Es gibt kein Richtig oder Falsch
Ewige Probleme sind der Bumerang in einer Beziehung. Um sie zu erkennen, reicht eine einfache Frage: Ist das Problem in dieser speziellen Situation entstanden und auf diese begrenzt? Wenn Gary aus unserem Beispiel für gewöhnlich beim Abwasch hilft, aber ausnahmsweise zu müde ist, handelt es sich um ein vorübergehendes und lösbares Problem. Wenn Gary aber dazu neigt, Aufgaben zu verschieben, während Brooke gern alles sofort erledigt, ist es ein unlösbares ewiges Problem, das immer wieder und in unterschiedlichen Situationen auftauchen wird. Diese Probleme reichen tiefer: Sie gründen auf den verschiedenen Persönlichkeiten, Einstellungen und Bedürfnissen von zwei Menschen, die ihr Leben teilen.
Ewige Probleme sind unvermeidlich. Wer einen Partner wählt, entscheidet sich für ein ganzes Set davon. Vielleicht plant einer alles durch, während der andere lieber spontan handelt. Vielleicht ist der eine extrovertiert und der andere introvertiert. Vielleicht legt einer Wert auf eine saubere Wohnung, und der andere stört sich nicht an ein bisschen Schmutz. Bei den Problemen, die daraus entstehen, gibt es kein Richtig oder Falsch, nur unterschiedliche Vorstellungen und Vorlieben.
Jedes Paar kämpft mit seinen eigenen ewigen Problemen, und doch drehen sich die meisten um dieselben Themen. Man streitet darüber, wie man den Haushalt führt, die Kinder erzieht oder die Freizeit gestaltet. Oder darum, wofür das Geld ausgegeben wird, wie oft man die Schwiegereltern oder Freunde trifft, wie häufig man Sex hat und welche Lebensziele man anstrebt.
Doch nicht jede Verschiedenheit führt zu Krach. In vielen Bereichen gelingt es, die ewigen Probleme humorvoll und freundlich zu umschiffen. Wer sich immer wieder darüber aufrege, dass der Partner anders ticke, sagt Gottman, «der kann sich genauso gut darüber nerven, dass sein Partner Linkshänder oder Brillenträger ist». Das klassische Rezept fürs Desaster ist: Wir verlieben uns in einen Menschen, weil er anders ist als wir, spontaner vielleicht oder organisierter oder weniger perfektionistisch. Dann versuchen wir über Jahre, ihn dazu zu bringen, mehr so zu sein wie wir. Und werden schliesslich bitter, weil das nicht klappt.

● Angezeigte Daten
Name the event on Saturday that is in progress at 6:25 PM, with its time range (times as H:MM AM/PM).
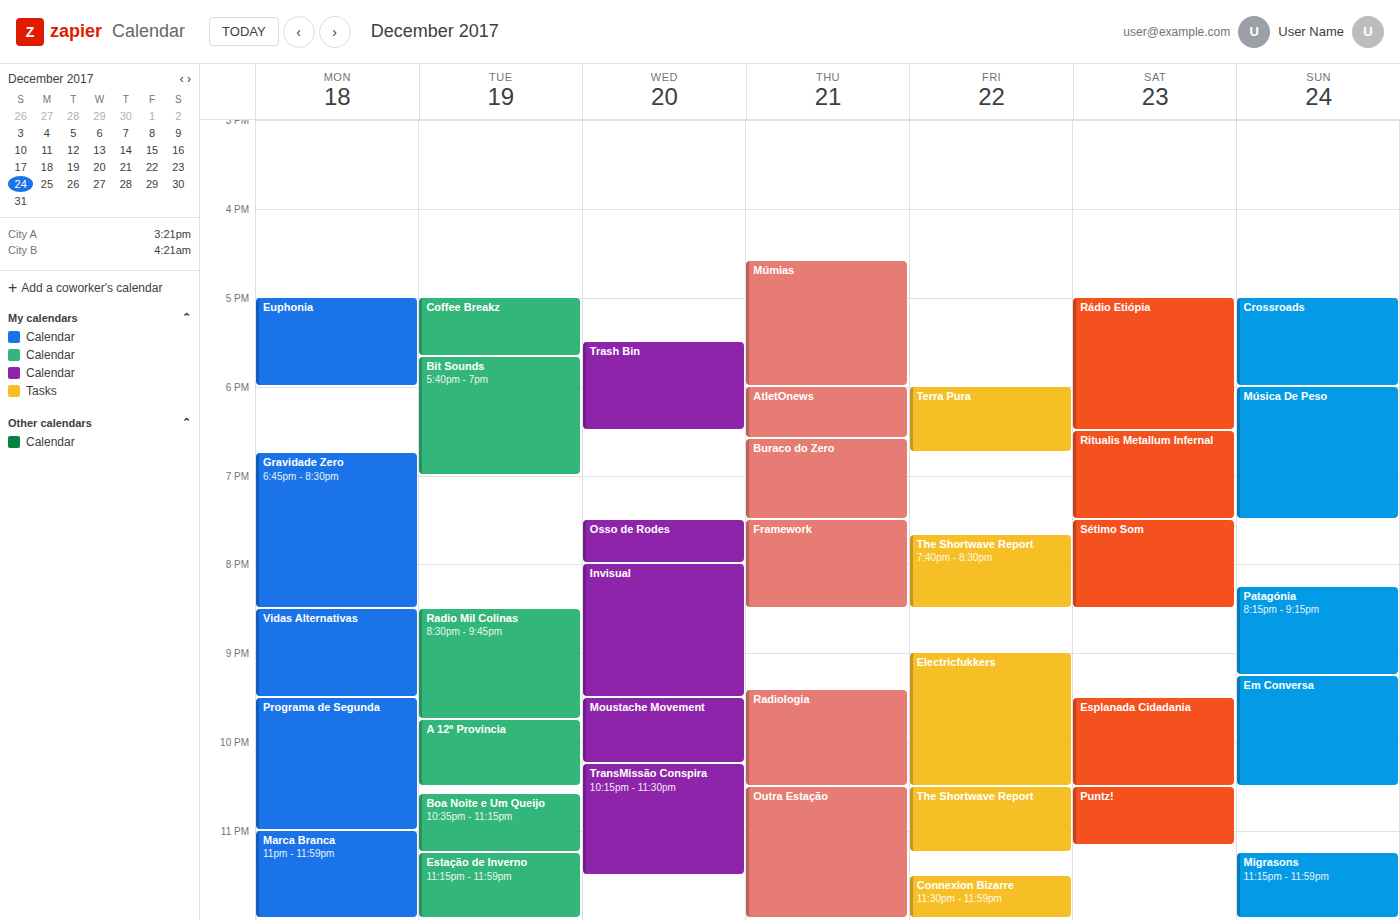
"Rádio Etiópia", 5:00 PM to 6:30 PM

● Aufgaben
1. Geben Sie den Absatz des Textes über ewige Probleme in Beziehungen, der mit „Jedes Paar kämpft“ beginnt, als kurze Liste wieder, ohne seine wesentlichen Angaben wegzulassen.
2. Prüfen Sie, ob die folgenden Aussagen mit dem Text über ewige Probleme in Beziehungen übereinstimmen. Antworten Sie jeweils mit Ja oder Nein und führen Sie die entscheidenden Worte des Textes wörtlich an.
(a) Bei ewigen Problemen gibt es ein Richtig und ein Falsch.
(b) Ist Gary ausnahmsweise zu müde zum Abwasch, liegt ein lösbares Problem vor.
(c) Jede Verschiedenheit führt zu Krach.
3. Setzen Sie den Text über ewige Probleme in Beziehungen im Anschluss an seinen letzten Satz fort.

● Lösungen
1.
- Jedes Paar hat eigene ewige Probleme, die meisten betreffen aber dieselben Themen.
- Führung des Haushalts
- Erziehung der Kinder
- Gestaltung der Freizeit
- Ausgaben des Geldes
- Häufigkeit der Treffen mit Schwiegereltern oder Freunden
- Häufigkeit von Sex
- angestrebte Lebensziele

2.
(a) Nein: „Bei den Problemen, die daraus entstehen, gibt es kein Richtig oder Falsch, nur unterschiedliche Vorstellungen und Vorlieben.“
(b) Ja: „handelt es sich um ein vorübergehendes und lösbares Problem“
(c) Nein: „Doch nicht jede Verschiedenheit führt zu Krach.“

3.
2. Pünktlichkeit – wie Streit eskaliert
Sie steht angezogen im Gang, er ist noch im Bad. Sie ruft: «Musst du schon wieder trödeln? Nie kannst du pünktlich sein. Das ist so typisch!» Er ruft zurück: «Willst du wieder eine Viertelstunde auf dem Bahnhof frieren, so wie letztes Mal? Ich hab ja gesagt, dass es knapp wird, wenn ich vorher Blumen besorgen muss. Und überhaupt: Wieso besuchen wir eigentlich immer deine Freunde und nie meine?» Sie verdreht die Augen und sagt: «Klar, der Herr kann natürlich nichts dafür. Er kann halt einfach die Uhr nicht lesen!» Bis die beiden losgehen, sagt er kein einziges Wort mehr.
Der unterschiedliche Umgang mit Zeit ist ein klassisches ewiges Problem. Aber hier geht es nicht darum, worüber das Paar sich streitet, sondern wie. Denn Konfliktgespräche verraten, ob eine Beziehung hält.
Das zumindest sagt John Gottman. Der Forscher interessierte sich ab den 1990er Jahren nicht mehr nur dafür, was in der Gegenwart eines Paares passiert. Er wollte auch in dessen Zukunft blicken. Konnte man aus dem Konfliktverhalten herauslesen, wo sich ein Hurrikan zusammenbraut? Um diese Frage zu beantworten, liess Gottman erneut Paare in seinem Labor streiten, in einer Studie waren es 130 frisch verheiratete. Bei 15 von ihnen erkannte Gottman die typischen Muster, die er in seinen früheren Untersuchungen bei den «Desastern» identifiziert hatte. Er vermutete deshalb, dass diese Ehen nicht lange überleben würden.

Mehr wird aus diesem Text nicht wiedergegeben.